#### Problem to work on:
Look for the string "keluar" in the data below, and copy each line that holds it.
· · · · ·
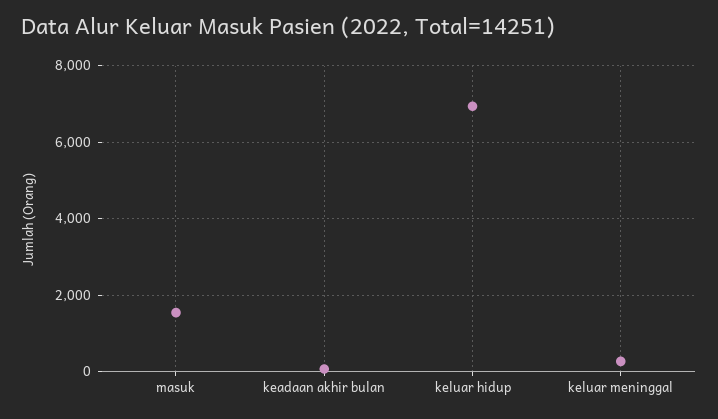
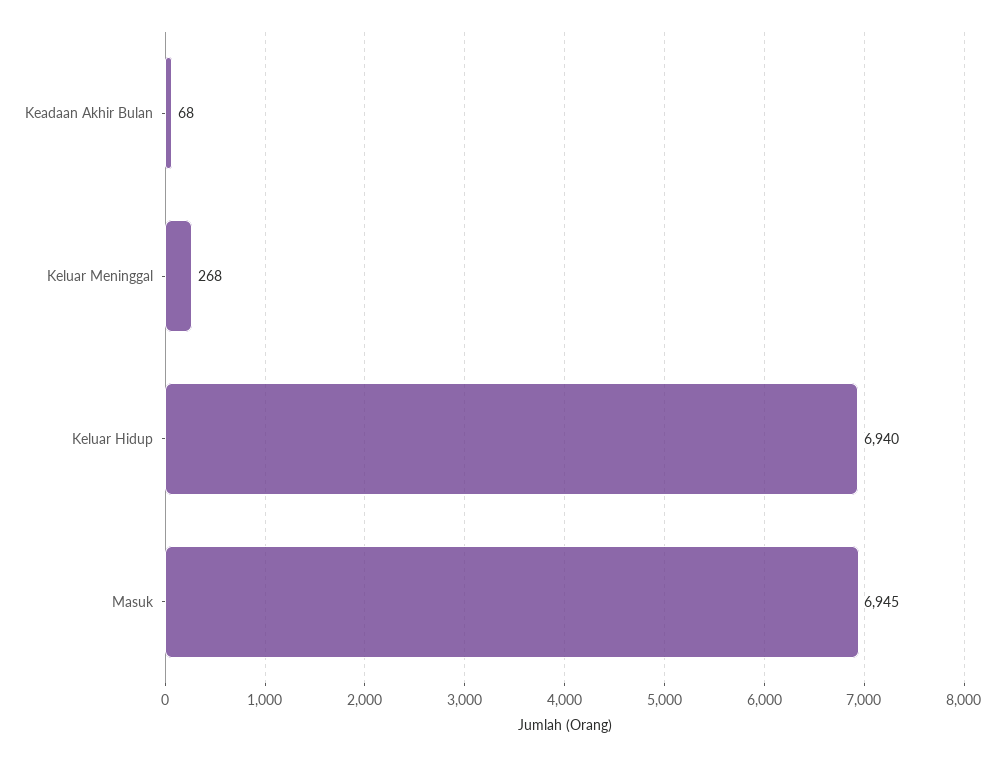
  {
-   "masuk": 1600,
+   "masuk": 6945,
    "keadaan akhir bulan": 68,
    "keluar hidup": 6940,
    "keluar meninggal": 268
  }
· · · · ·
#### Written solution:
    "keluar hidup": 6940,
    "keluar meninggal": 268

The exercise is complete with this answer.